The petition says it was created by a Micah H. of Arlington on Nov. 9. More than 57,000 people listing locations across the country had signed the petition as of late Monday night, far more signatures than any of the similar petitions for other states.
White House staff will review the petition and issue an official response because of the number of signatures. The White House responds to submitted petitions that reach 25,000 signatures in 30 days.
Legally, Texas cannot secede from the United States.
As the Texas State Library and Archives Commission states on its website: "In fact, Texas received no special terms in its admission to the Union. Once Texas had agreed to join the Union, she never had the legal option of leaving, either before or after the Civil War."
While many believe that an annexation treaty gave Texas the right to secede from the United States, Texas actually was admitted into the Union by a joint resolution of Congress, not by treaty. And no such provision is included in that joint resolution or in the 1845 Constitution of the State of Texas.
The U.S. Supreme Court has even answered the question of whether states can decide on their own to secede.
In Texas vs. White, the court ruled that the U.S. Constitution does not allow states to decide to secede from the nation. That same ruling also said that Texas had "entered into an indissoluble relation" with the United States when it became a state and remained a state even when it joined the Confederate States of America.
Gov.
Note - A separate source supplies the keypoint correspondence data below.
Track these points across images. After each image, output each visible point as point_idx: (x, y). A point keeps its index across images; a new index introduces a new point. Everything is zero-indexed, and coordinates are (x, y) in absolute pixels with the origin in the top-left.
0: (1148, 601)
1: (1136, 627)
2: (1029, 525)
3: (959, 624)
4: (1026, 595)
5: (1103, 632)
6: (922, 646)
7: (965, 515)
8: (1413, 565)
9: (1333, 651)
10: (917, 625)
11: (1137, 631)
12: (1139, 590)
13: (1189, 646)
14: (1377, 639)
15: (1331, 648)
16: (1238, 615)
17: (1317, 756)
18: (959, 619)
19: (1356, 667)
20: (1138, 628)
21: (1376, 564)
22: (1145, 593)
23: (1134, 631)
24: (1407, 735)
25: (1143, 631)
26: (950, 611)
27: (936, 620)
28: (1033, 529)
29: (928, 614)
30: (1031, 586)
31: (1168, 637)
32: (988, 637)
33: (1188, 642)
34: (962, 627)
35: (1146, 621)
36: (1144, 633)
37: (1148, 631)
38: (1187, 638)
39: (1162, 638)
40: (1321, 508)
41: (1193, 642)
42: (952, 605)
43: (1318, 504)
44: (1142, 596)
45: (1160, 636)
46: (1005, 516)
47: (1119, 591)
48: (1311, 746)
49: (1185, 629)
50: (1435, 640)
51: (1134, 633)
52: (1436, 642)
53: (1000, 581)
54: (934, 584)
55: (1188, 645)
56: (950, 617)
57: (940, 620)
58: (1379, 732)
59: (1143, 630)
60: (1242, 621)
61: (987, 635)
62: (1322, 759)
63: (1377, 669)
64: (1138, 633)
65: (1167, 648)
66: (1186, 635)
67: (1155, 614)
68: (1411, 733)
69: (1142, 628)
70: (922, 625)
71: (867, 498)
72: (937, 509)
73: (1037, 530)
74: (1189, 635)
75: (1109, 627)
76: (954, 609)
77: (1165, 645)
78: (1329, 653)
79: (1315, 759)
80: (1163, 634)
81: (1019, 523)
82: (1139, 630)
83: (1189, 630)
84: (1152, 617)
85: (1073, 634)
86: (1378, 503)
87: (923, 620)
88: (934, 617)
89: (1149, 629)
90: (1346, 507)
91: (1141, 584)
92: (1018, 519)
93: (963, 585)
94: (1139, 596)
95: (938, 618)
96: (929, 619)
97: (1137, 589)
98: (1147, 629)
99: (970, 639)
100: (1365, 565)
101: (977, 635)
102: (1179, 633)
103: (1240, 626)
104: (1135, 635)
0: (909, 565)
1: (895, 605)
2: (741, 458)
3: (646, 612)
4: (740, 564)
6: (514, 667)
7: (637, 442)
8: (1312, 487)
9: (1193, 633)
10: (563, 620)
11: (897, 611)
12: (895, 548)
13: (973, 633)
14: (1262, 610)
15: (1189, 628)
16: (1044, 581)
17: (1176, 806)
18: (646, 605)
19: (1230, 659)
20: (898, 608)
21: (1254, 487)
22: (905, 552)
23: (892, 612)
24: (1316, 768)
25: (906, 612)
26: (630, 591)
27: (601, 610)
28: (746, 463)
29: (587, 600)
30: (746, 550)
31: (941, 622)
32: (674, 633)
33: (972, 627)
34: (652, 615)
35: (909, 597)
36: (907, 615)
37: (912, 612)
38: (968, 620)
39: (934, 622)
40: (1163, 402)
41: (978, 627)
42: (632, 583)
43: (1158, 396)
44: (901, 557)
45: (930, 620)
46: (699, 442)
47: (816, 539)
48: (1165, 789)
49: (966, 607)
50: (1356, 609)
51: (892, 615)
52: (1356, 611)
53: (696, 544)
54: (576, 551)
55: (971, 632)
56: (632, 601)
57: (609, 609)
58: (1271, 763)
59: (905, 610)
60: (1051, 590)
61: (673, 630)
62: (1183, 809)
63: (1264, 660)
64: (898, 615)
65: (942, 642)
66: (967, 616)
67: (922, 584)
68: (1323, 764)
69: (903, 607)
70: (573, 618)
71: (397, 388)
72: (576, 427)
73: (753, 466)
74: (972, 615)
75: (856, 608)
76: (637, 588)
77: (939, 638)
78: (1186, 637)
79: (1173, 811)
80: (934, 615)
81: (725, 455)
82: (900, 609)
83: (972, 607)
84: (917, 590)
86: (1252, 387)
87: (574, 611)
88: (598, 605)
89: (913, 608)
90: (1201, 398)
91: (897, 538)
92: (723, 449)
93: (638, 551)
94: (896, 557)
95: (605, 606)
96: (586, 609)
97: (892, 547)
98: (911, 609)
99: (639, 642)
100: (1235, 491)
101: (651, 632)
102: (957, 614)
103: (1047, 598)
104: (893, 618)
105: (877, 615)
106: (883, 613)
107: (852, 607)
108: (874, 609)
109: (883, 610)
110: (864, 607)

Rick Perry in 2009 made comments implying that Texas could secede, but later said that he was not advocating secession.
Perry spokeswoman Catherine Frazier issued a statement Monday about the petition on the White House website that says the governor "believes in the greatness of our Union and nothing should be done to change it."
The statement said that Perry also shares the frustrations that many have with the federal government.
"Now more than ever, our country needs strong leadership from states like Texas that are making tough decisions to live within their means, keep taxes low and provide opportunities to job creators so their citizens can provide for their families and prosper," the statement said. "We cannot allow Washington's tax-and-spend, one-size-fits-all mindset to jeopardize our children's future, undermine our personal liberties and drive our nation down a dangerous path to greater dependence of government."